[Chart comprehension data]
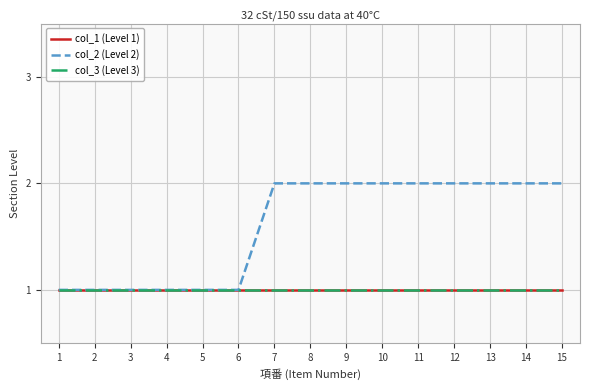

Does the chart display data point markers on the line(s)?

No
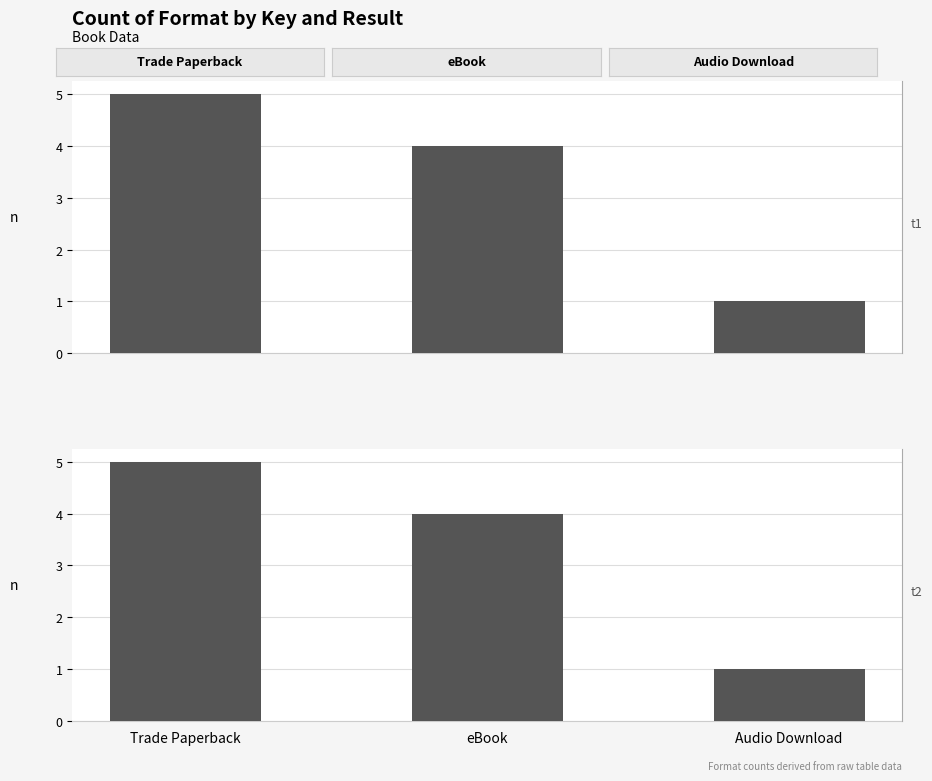

Where does the Result series first go above 4?

Trade Paperback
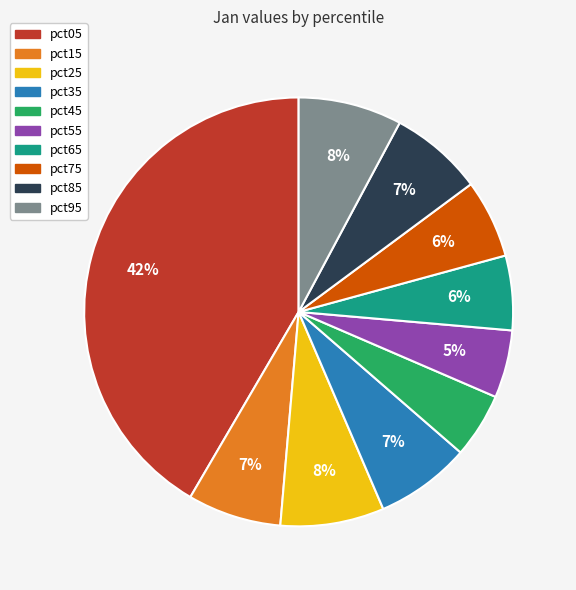

To the nearest percent, what is the combined percentage of pct15 and pct25?

15%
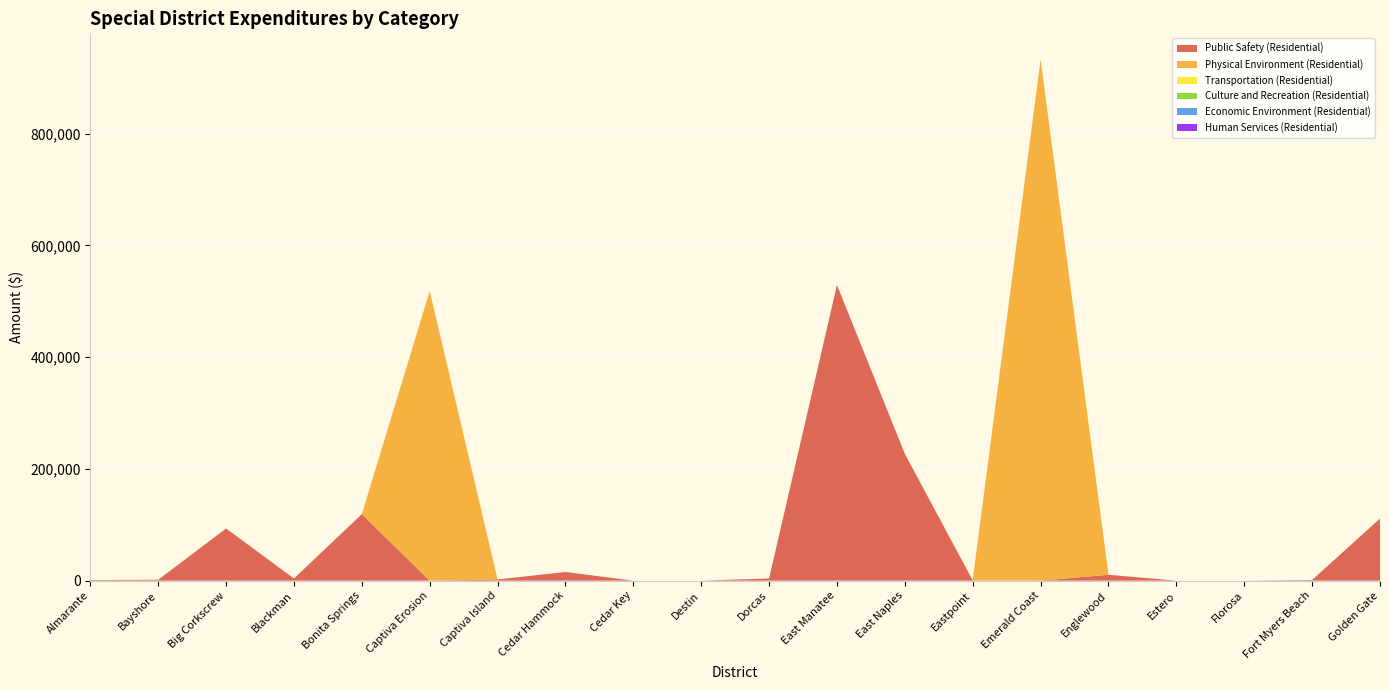

Reading left to right, list all the values displayed in this chart.

Public Safety (Residential): 1000	1521	93336	3783	118972	0	2120	15402	0	0	3892	529056	226879	0	0	10451	0	0	1200	111183
Physical Environment (Residential): 0	0	0	0	0	518291	0	0	0	0	0	0	0	1250	932793	0	0	0	0	0
Transportation (Residential): 0	0	0	0	0	0	0	0	0	0	0	0	0	0	0	0	0	0	0	0
Culture and Recreation (Residential): 0	0	0	0	0	0	0	0	0	0	0	0	0	0	0	0	0	0	0	0
Economic Environment (Residential): 0	0	0	0	0	0	0	0	0	0	0	0	0	0	0	0	0	0	0	0
Human Services (Residential): 0	0	0	0	0	0	0	0	0	0	0	0	0	0	0	0	0	0	0	0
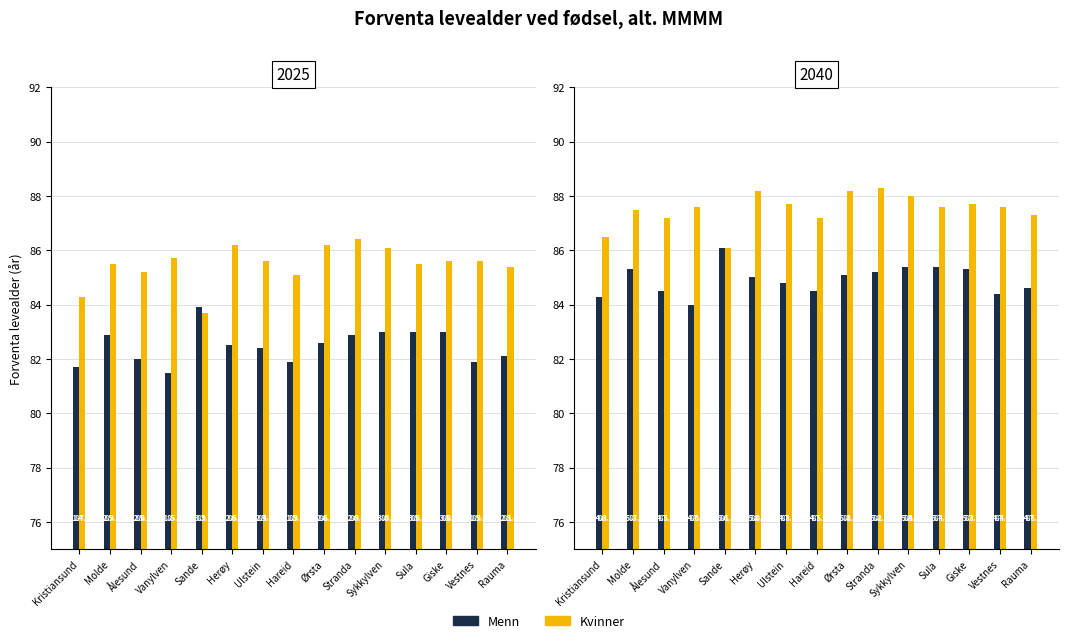

The value of Kvinner at Stranda is 88.3. True or false?

True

■ WHAT TO DO
Please retype every line of the listing above without any changes, and leave the pictures out.

■ RESPONSE TO THIS EXERCISE
Does the chart display data point markers on the line(s)?

No

Where does the Result series first go above 4?

Trade Paperback

To the nearest percent, what is the combined percentage of pct15 and pct25?

15%

Reading left to right, list all the values displayed in this chart.

Public Safety (Residential): 1000	1521	93336	3783	118972	0	2120	15402	0	0	3892	529056	226879	0	0	10451	0	0	1200	111183
Physical Environment (Residential): 0	0	0	0	0	518291	0	0	0	0	0	0	0	1250	932793	0	0	0	0	0
Transportation (Residential): 0	0	0	0	0	0	0	0	0	0	0	0	0	0	0	0	0	0	0	0
Culture and Recreation (Residential): 0	0	0	0	0	0	0	0	0	0	0	0	0	0	0	0	0	0	0	0
Economic Environment (Residential): 0	0	0	0	0	0	0	0	0	0	0	0	0	0	0	0	0	0	0	0
Human Services (Residential): 0	0	0	0	0	0	0	0	0	0	0	0	0	0	0	0	0	0	0	0

The value of Kvinner at Stranda is 88.3. True or false?

True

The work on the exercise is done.